Gorgeous couch. Looks like something that I would have gladly put in my living room - assuming that 1) I could get it up the stairs, and 2) I could AFFORD it. Pretty, though; in its heyday it must have been beautiful.
Since I live in an apartment where the living room is the largest out of the four rooms but has absolutely no windows in it, this kind of room would be MORE than welcoming to me!
These types of seats are reminiscent to the ones in my local junior high school (built in the 1920s), only there, the wooden backs have old red velvet cushions added on and the metal supports are all black (like wrought iron).
I always remember from theatre class in high school being scolded to handle all of the backdrops carefully, especially the older ones nearing replacement or refinishing, because they were so hellishly expensive (especially for our little high school) and were not easily or quickly replaced. We tended to reuse the few that our school actually owned quite often, and when we did order one in for a play or musical, a select few of us were allowed to handle the backdrop and help put it up. Seeing this backdrop hanging here, obviously disused and unloved, makes me think of high school - and how, if my teacher were to walk in there, he'd probably have a heart attack.
Beautiful shot.

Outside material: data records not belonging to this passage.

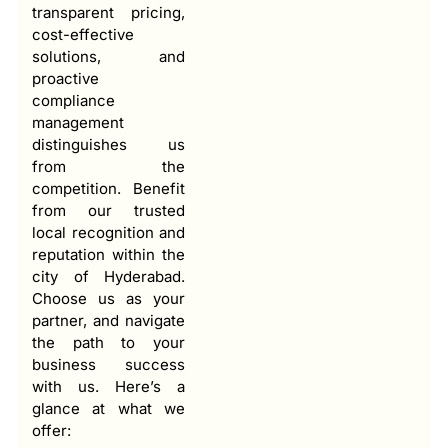
transparent pricing,
cost-effective
solutions, and
proactive
compliance
management
distinguishes us
from the
competition. Benefit
from our trusted
local recognition and
reputation within the
city of Hyderabad.
Choose us as your
partner, and navigate
the path to your
business success
with us. Here’s a
glance at what we
offer:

I've been looking through your galleries and have been tempted to post, but for some reason I haven't yet. Your photography has yet to make me scoff or say, "Wow, what crap." You are truly amazing!
As to the US's pathetic cigarette warning labels.. It's no wonder, seeing as how just about every other country in existence (that isn't third-world or communist) acknowledges the deadliness of cigarettes and tobacco in general, but in America we have to be nice about everything and pussyfoot around the truth so we don't accidentally offend someone who would be bothered by looking at the kind of pictures or the straight-to-the-facts statements included on Canadian and European cigarette packages. That, and tobacco companies here reign supreme. We're a generally pathetic nation.